• _PROBLEM TO SOLVE_:
Please print every one of the records below word for word, with no changes.

• _EXERCISE INPUT_:

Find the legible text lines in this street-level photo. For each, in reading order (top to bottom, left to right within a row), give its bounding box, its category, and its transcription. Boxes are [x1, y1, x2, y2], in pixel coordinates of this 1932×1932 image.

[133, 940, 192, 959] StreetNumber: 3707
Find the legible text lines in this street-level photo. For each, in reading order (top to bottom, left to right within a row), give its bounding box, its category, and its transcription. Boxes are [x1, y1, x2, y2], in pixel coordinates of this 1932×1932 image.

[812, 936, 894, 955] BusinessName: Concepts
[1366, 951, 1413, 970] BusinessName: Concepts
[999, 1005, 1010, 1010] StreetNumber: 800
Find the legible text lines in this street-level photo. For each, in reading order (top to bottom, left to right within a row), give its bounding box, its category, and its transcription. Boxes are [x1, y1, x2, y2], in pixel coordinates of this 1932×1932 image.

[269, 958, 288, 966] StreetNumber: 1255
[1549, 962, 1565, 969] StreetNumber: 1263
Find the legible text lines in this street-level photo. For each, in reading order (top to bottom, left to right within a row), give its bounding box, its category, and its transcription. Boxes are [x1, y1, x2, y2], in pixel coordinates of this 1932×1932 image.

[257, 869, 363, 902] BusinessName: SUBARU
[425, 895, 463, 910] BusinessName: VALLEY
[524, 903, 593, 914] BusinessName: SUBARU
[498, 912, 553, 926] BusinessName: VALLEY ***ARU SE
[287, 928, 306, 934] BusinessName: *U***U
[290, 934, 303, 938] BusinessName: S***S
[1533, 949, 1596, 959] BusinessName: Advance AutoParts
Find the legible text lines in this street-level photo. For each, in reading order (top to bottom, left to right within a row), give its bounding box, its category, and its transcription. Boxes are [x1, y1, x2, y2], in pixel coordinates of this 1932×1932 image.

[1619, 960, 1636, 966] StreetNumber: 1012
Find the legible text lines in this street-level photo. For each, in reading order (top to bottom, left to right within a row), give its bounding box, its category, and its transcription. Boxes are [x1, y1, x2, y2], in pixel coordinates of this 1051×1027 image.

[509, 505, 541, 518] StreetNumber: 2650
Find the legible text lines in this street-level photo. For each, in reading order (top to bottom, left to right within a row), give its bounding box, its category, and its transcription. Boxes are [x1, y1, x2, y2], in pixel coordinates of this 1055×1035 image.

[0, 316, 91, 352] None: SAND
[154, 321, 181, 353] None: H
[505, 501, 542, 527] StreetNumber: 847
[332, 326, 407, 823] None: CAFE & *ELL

• _CORRECT RESPONSE_:
Find the legible text lines in this street-level photo. For each, in reading order (top to bottom, left to right within a row), give its bounding box, its category, and its transcription. Boxes are [x1, y1, x2, y2], in pixel coordinates of this 1932×1932 image.

[133, 940, 192, 959] StreetNumber: 3707
Find the legible text lines in this street-level photo. For each, in reading order (top to bottom, left to right within a row), give its bounding box, its category, and its transcription. Boxes are [x1, y1, x2, y2], in pixel coordinates of this 1932×1932 image.

[812, 936, 894, 955] BusinessName: Concepts
[1366, 951, 1413, 970] BusinessName: Concepts
[999, 1005, 1010, 1010] StreetNumber: 800
Find the legible text lines in this street-level photo. For each, in reading order (top to bottom, left to right within a row), give its bounding box, its category, and its transcription. Boxes are [x1, y1, x2, y2], in pixel coordinates of this 1932×1932 image.

[269, 958, 288, 966] StreetNumber: 1255
[1549, 962, 1565, 969] StreetNumber: 1263
Find the legible text lines in this street-level photo. For each, in reading order (top to bottom, left to right within a row), give its bounding box, its category, and its transcription. Boxes are [x1, y1, x2, y2], in pixel coordinates of this 1932×1932 image.

[257, 869, 363, 902] BusinessName: SUBARU
[425, 895, 463, 910] BusinessName: VALLEY
[524, 903, 593, 914] BusinessName: SUBARU
[498, 912, 553, 926] BusinessName: VALLEY ***ARU SE
[287, 928, 306, 934] BusinessName: *U***U
[290, 934, 303, 938] BusinessName: S***S
[1533, 949, 1596, 959] BusinessName: Advance AutoParts
Find the legible text lines in this street-level photo. For each, in reading order (top to bottom, left to right within a row), give its bounding box, its category, and its transcription. Boxes are [x1, y1, x2, y2], in pixel coordinates of this 1932×1932 image.

[1619, 960, 1636, 966] StreetNumber: 1012
Find the legible text lines in this street-level photo. For each, in reading order (top to bottom, left to right within a row), give its bounding box, its category, and its transcription. Boxes are [x1, y1, x2, y2], in pixel coordinates of this 1051×1027 image.

[509, 505, 541, 518] StreetNumber: 2650
Find the legible text lines in this street-level photo. For each, in reading order (top to bottom, left to right within a row), give its bounding box, its category, and its transcription. Boxes are [x1, y1, x2, y2], in pixel coordinates of this 1055×1035 image.

[0, 316, 91, 352] None: SAND
[154, 321, 181, 353] None: H
[505, 501, 542, 527] StreetNumber: 847
[332, 326, 407, 823] None: CAFE & *ELL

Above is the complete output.